- **Coordinate annotation records**
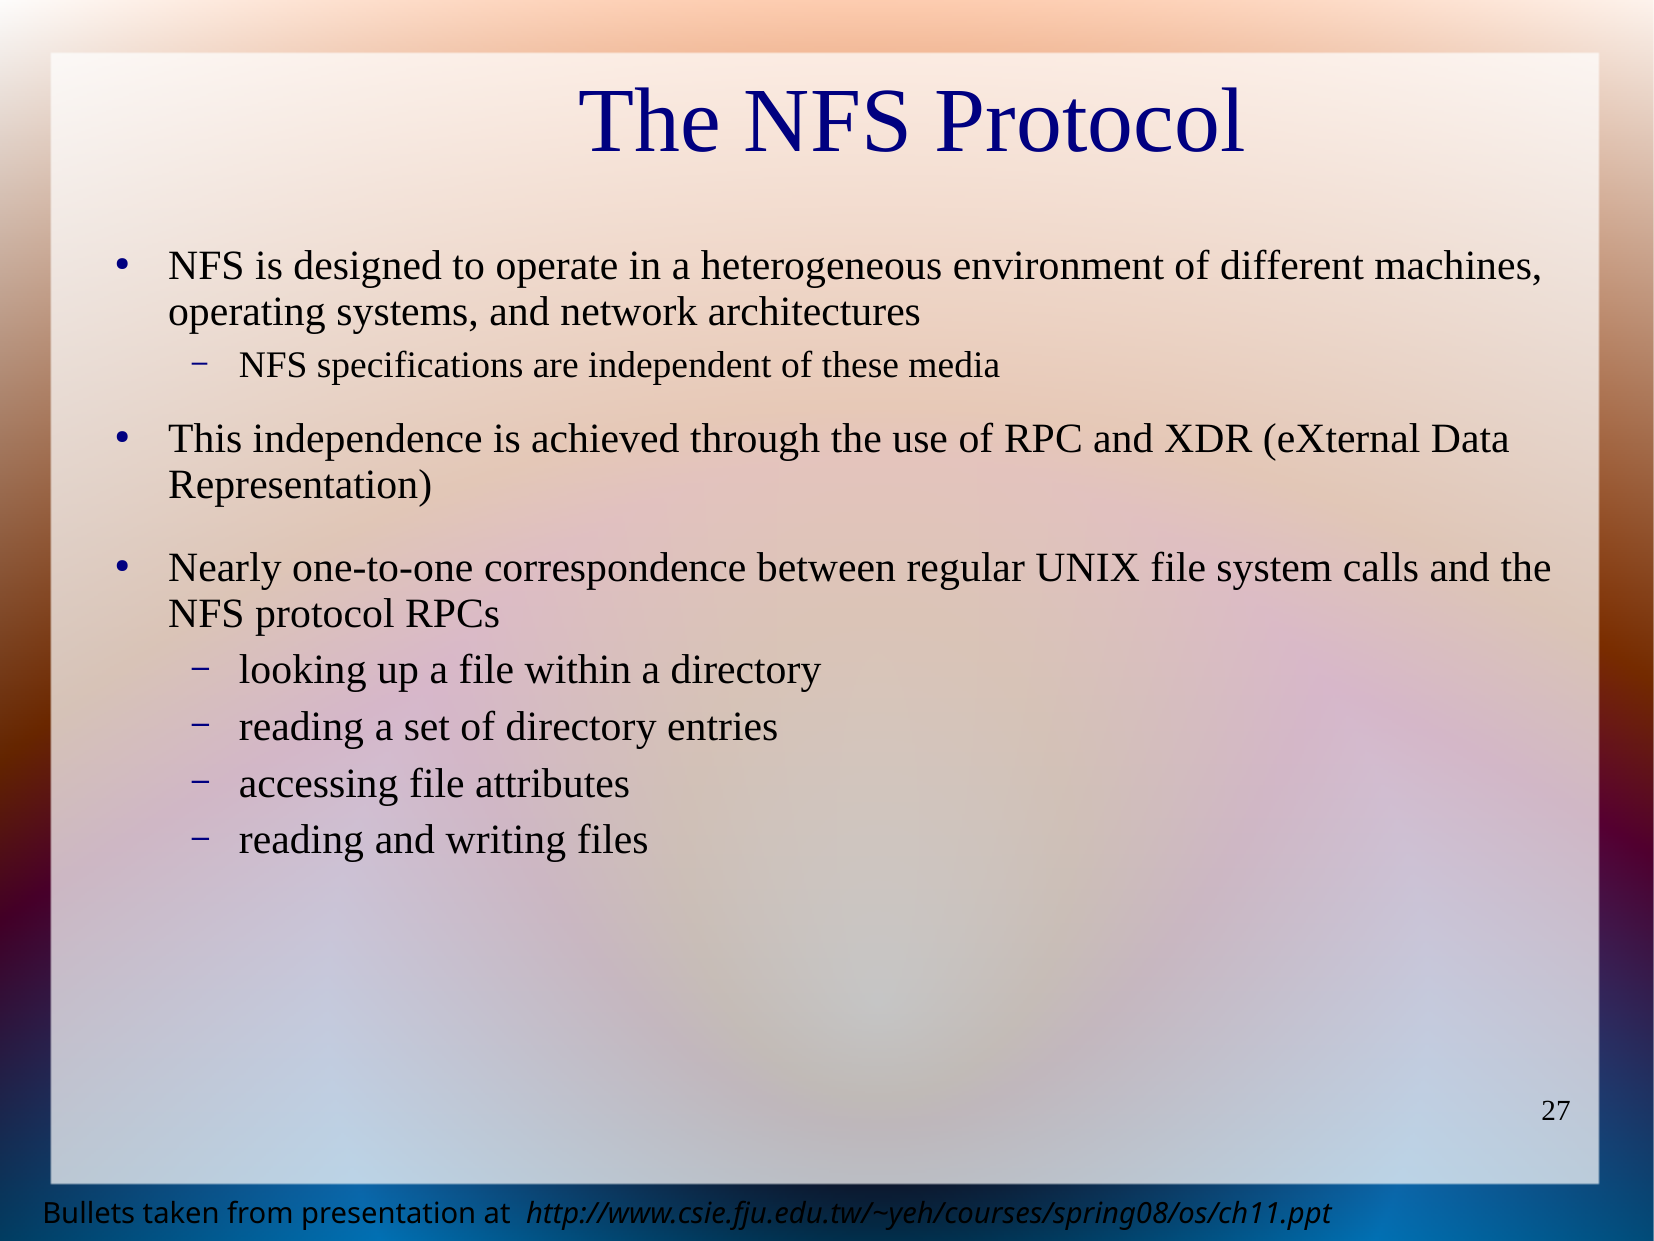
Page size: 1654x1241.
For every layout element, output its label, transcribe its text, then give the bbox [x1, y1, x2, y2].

text_box Bullets taken from presentation at http://www.csie.fju.edu.tw/~yeh/courses/spring08/os/ch11.ppt [27, 1184, 1654, 1240]
picture [0, 0, 1654, 1241]
title The NFS Protocol [208, 38, 1618, 180]
list NFS is designed to operate in a heterogeneous environment of different machines, operating systems, and network architectures NFS specifications are independent of these media This independence is achieved through the use of RPC and XDR (eXternal Data Representation) Nearly one-to-one correspondence between regular UNIX file system calls and the NFS protocol RPCs looking up a file within a directory reading a set of directory entries accessing file attributes reading and writing files [82, 234, 1626, 1144]
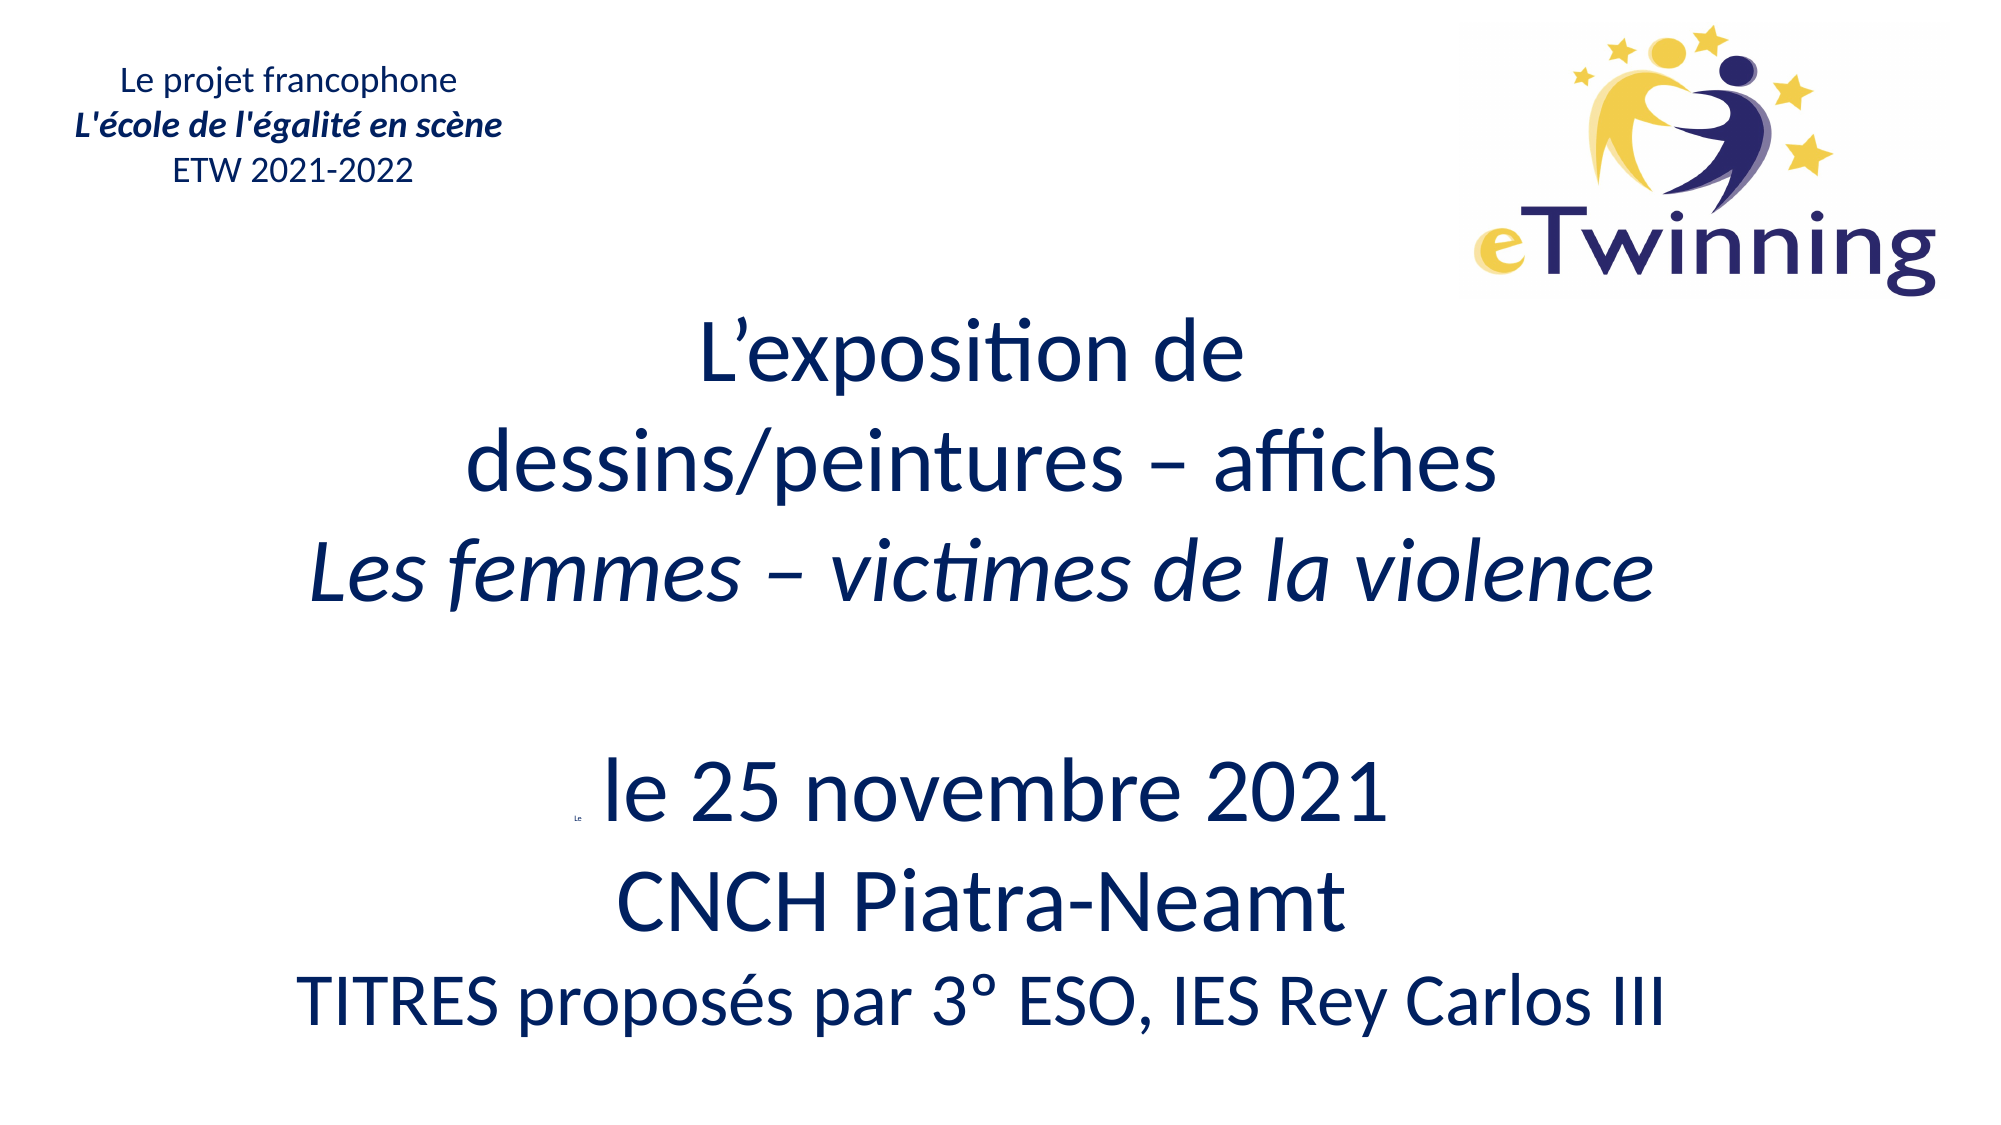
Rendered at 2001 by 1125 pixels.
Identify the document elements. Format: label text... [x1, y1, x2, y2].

picture [1459, 22, 1950, 299]
text_box L’exposition de dessins/peintures – affiches Les femmes – victimes de la violence Le le 25 novembre 2021 CNCH Piatra-Neamt TITRES proposés par 3º ESO, IES Rey Carlos III [281, 282, 1684, 1125]
text_box Le projet francophone L'école de l'égalité en scène ETW 2021-2022 [0, 47, 625, 198]
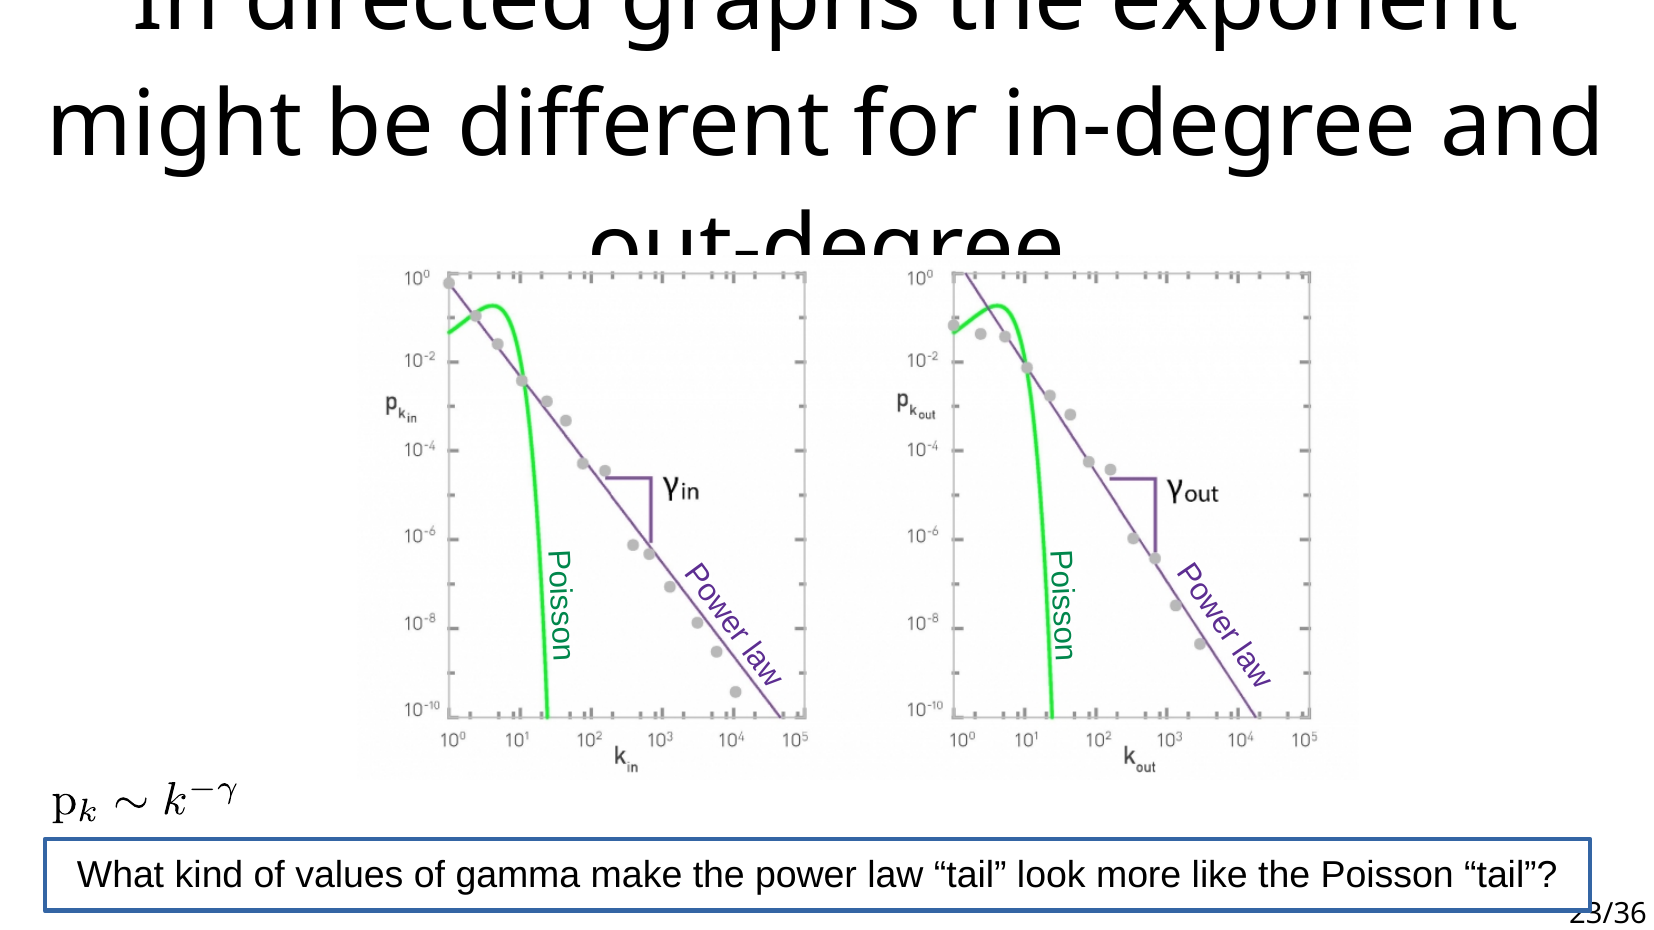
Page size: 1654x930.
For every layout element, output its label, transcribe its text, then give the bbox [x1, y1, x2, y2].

text_box What kind of values of gamma make the power law “tail” look more like the Poisson “tail”? [45, 839, 1591, 911]
text_box Power law [635, 540, 821, 751]
text_box Poisson [499, 534, 591, 693]
text_box Power law [1127, 540, 1310, 752]
text_box Poisson [1001, 534, 1093, 693]
title In directed graphs the exponent might be different for in-degree and out-degree [0, 0, 1653, 256]
picture [49, 775, 241, 826]
picture [357, 255, 1359, 780]
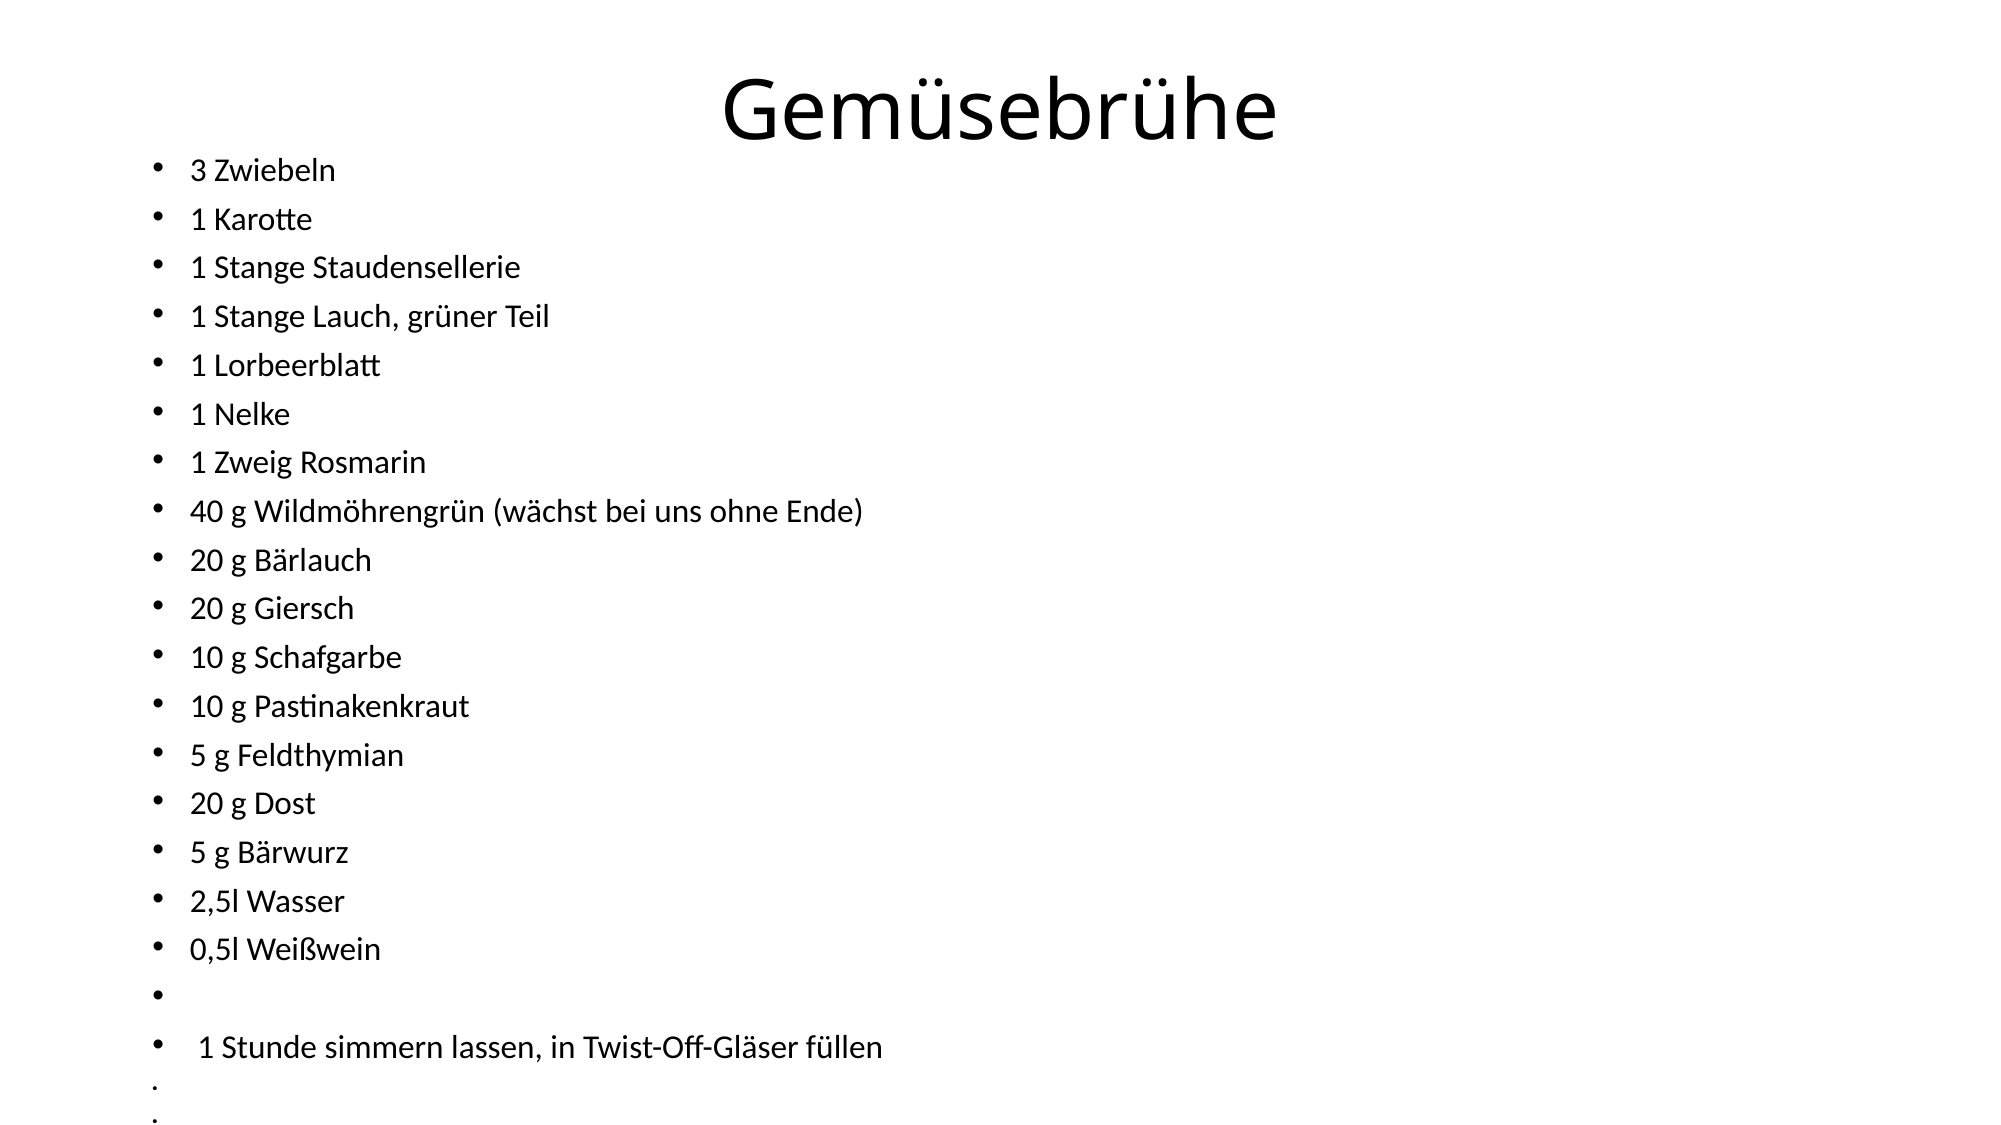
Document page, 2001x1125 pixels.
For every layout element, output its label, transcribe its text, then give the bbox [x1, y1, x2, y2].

- **Task to carry out**
Can you return every one of the rows above word for word, omitting the pictures?

- **Reply to the exercise**
Page size: 1654x1241.
For every layout element, output its label, transcribe its text, then give the bbox [x1, y1, x2, y2].

text_box Bullets taken from presentation at http://www.csie.fju.edu.tw/~yeh/courses/spring08/os/ch11.ppt [27, 1184, 1654, 1240]
picture [0, 0, 1654, 1241]
title The NFS Protocol [208, 38, 1618, 180]
list NFS is designed to operate in a heterogeneous environment of different machines, operating systems, and network architectures NFS specifications are independent of these media This independence is achieved through the use of RPC and XDR (eXternal Data Representation) Nearly one-to-one correspondence between regular UNIX file system calls and the NFS protocol RPCs looking up a file within a directory reading a set of directory entries accessing file attributes reading and writing files [82, 234, 1626, 1144]
Rendered at 2001 by 1125 pixels.
Identify the document elements. Format: label text... [x1, y1, x2, y2].

picture [1459, 22, 1950, 299]
text_box L’exposition de dessins/peintures – affiches Les femmes – victimes de la violence Le le 25 novembre 2021 CNCH Piatra-Neamt TITRES proposés par 3º ESO, IES Rey Carlos III [281, 282, 1684, 1125]
text_box Le projet francophone L'école de l'égalité en scène ETW 2021-2022 [0, 47, 625, 198]
Page size: 1654x930.
For every layout element, output its label, transcribe its text, then give the bbox [x1, y1, x2, y2].

text_box What kind of values of gamma make the power law “tail” look more like the Poisson “tail”? [45, 839, 1591, 911]
text_box Power law [635, 540, 821, 751]
text_box Poisson [499, 534, 591, 693]
text_box Power law [1127, 540, 1310, 752]
text_box Poisson [1001, 534, 1093, 693]
title In directed graphs the exponent might be different for in-degree and out-degree [0, 0, 1653, 256]
picture [49, 775, 241, 826]
picture [357, 255, 1359, 780]
Document page, 2001x1125 pixels.
For every layout element, output its label, transcribe its text, then give the bbox [x1, y1, x2, y2].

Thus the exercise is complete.